WHAT YOU NEED TO DO: Your output should match the listing below word for word, without any images.

(GIVEN DATA begins)

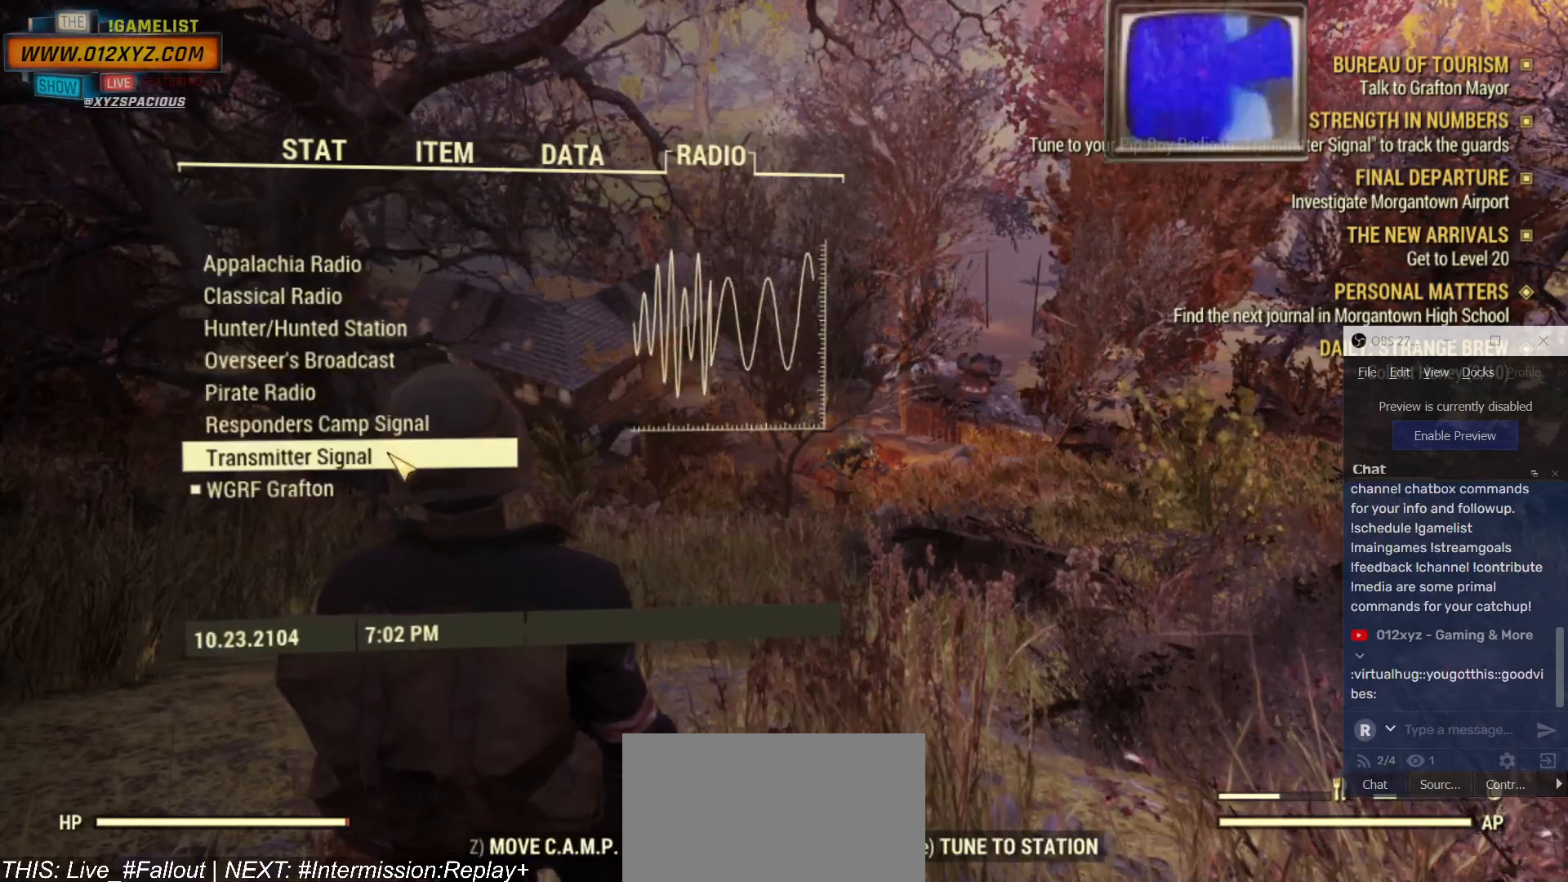
{"keys": [], "mouse": ["left"], "events": [[467, "mouse_left", "down"]]}
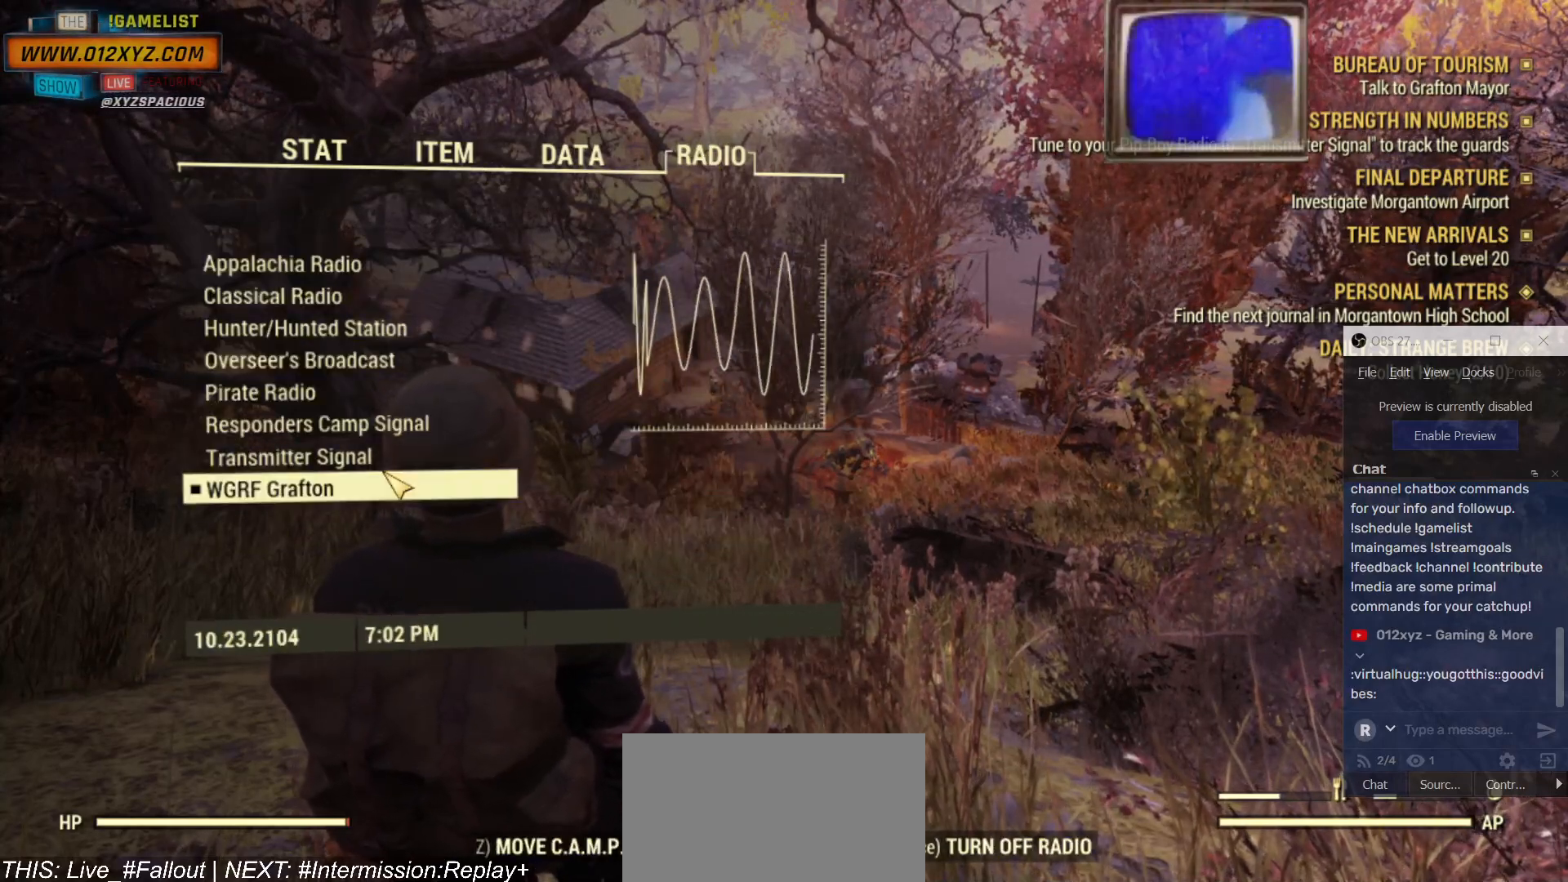
{"keys": [], "mouse": [], "events": [[100, "mouse_left", "up"]]}
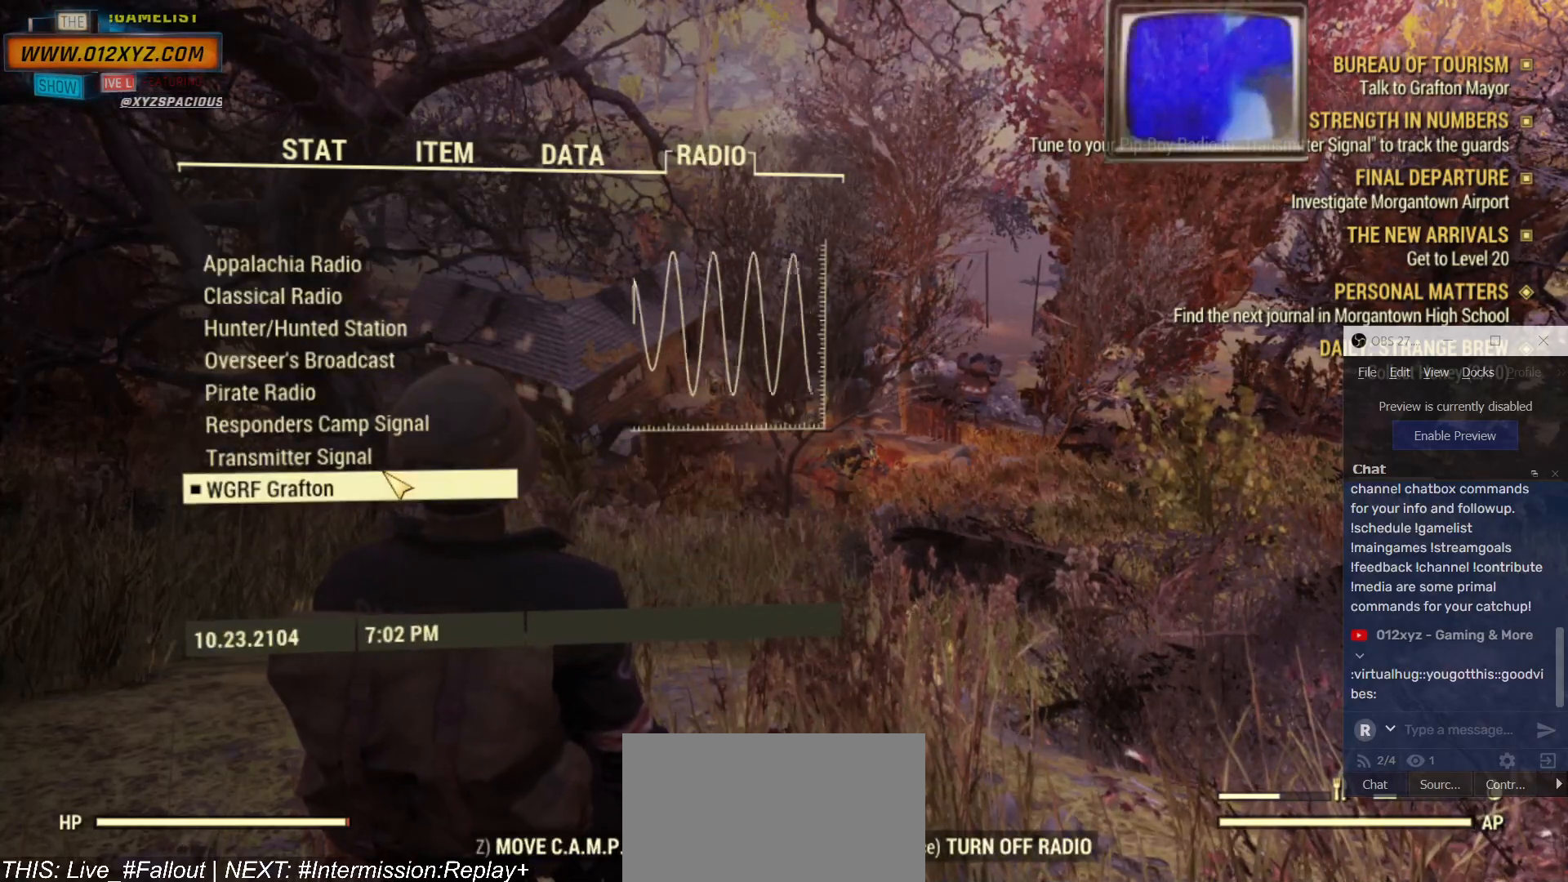
{"keys": [], "mouse": [], "events": []}
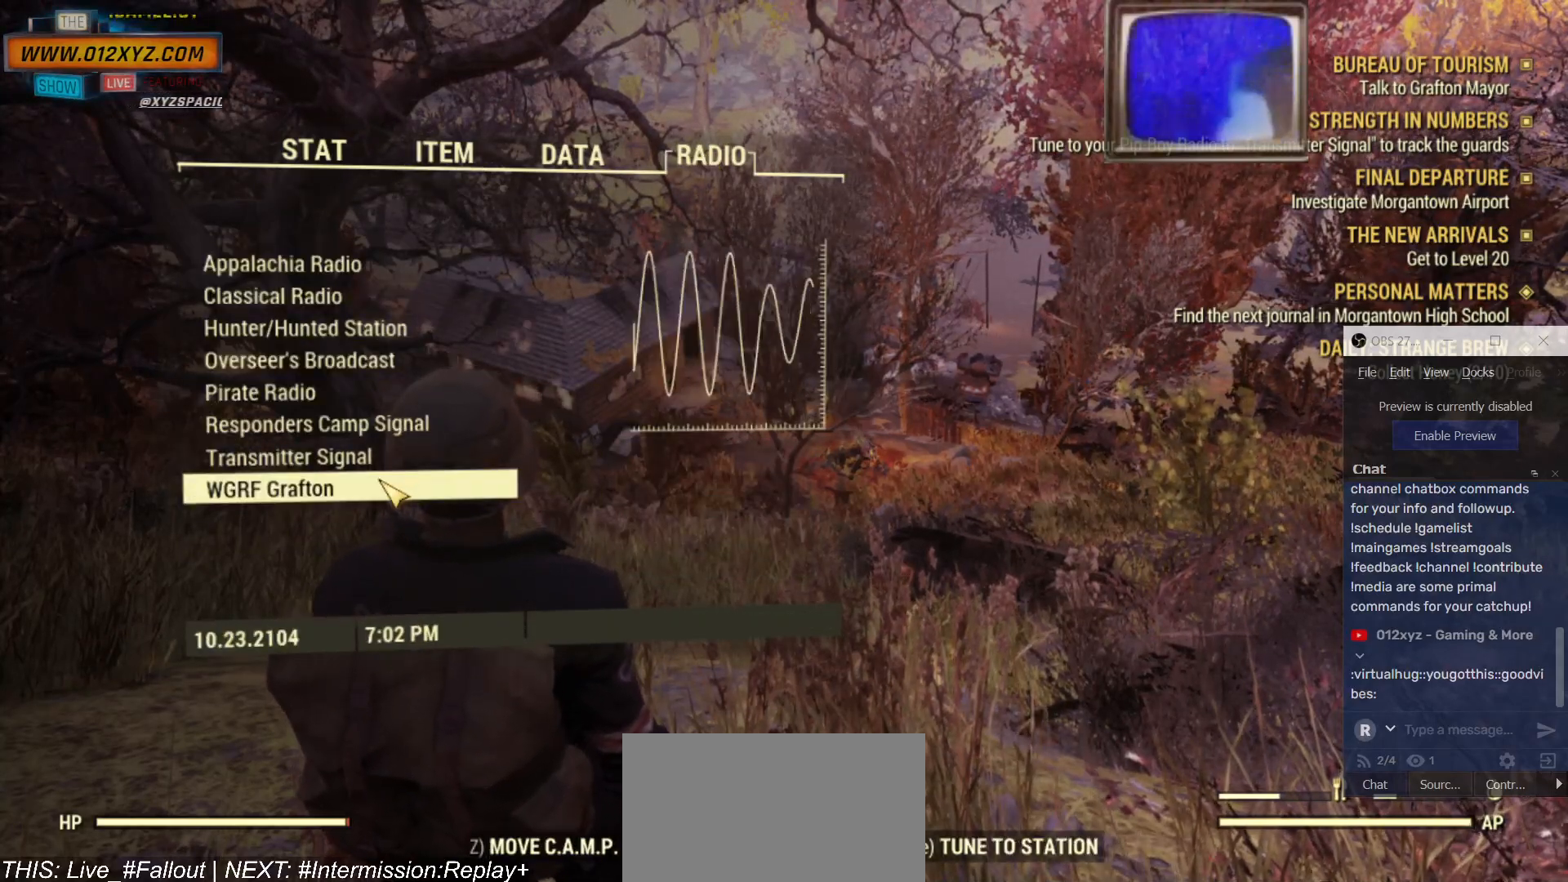
{"keys": [], "mouse": [], "events": []}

(GIVEN DATA ends)

WRITTEN REPLY:
{"keys": [], "mouse": ["left"], "events": [[467, "mouse_left", "down"]]}
{"keys": [], "mouse": [], "events": [[100, "mouse_left", "up"]]}
{"keys": [], "mouse": [], "events": []}
{"keys": [], "mouse": [], "events": []}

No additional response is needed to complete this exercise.